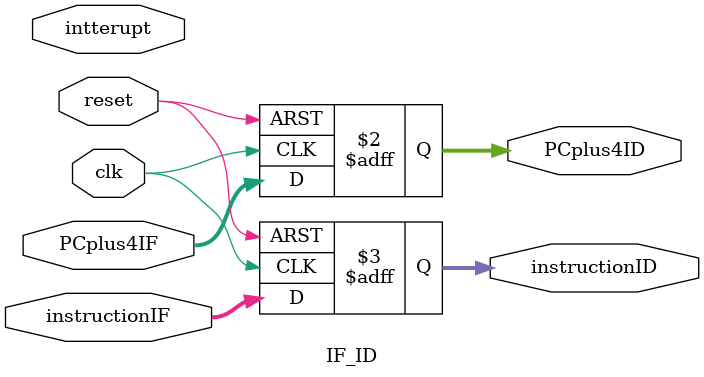
<source format=v>
module IF_ID(clk,reset,intterupt,PCplus4IF,instructionIF,PCplus4ID,instructionID);

    input clk,reset,intterupt;
    input [31:0] PCplus4IF;
    input [31:0] instructionIF;
    output reg [31:0] PCplus4ID;
    output reg [31:0] instructionID;

    always @(posedge clk or posedge reset)
    begin
        if (reset)
        begin
            PCplus4ID<=0;
            instructionID<=0;
        end
        else begin
            PCplus4ID<=PCplus4IF;
            instructionID<=instructionIF;
        end
    end

endmodule
</source>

■ Work instructions
Output each entry exactly. Skip the pictures.

■ Exercise response
<source format=v>
module IF_ID(clk,reset,intterupt,PCplus4IF,instructionIF,PCplus4ID,instructionID);

    input clk,reset,intterupt;
    input [31:0] PCplus4IF;
    input [31:0] instructionIF;
    output reg [31:0] PCplus4ID;
    output reg [31:0] instructionID;

    always @(posedge clk or posedge reset)
    begin
        if (reset)
        begin
            PCplus4ID<=0;
            instructionID<=0;
        end
        else begin
            PCplus4ID<=PCplus4IF;
            instructionID<=instructionIF;
        end
    end

endmodule
</source>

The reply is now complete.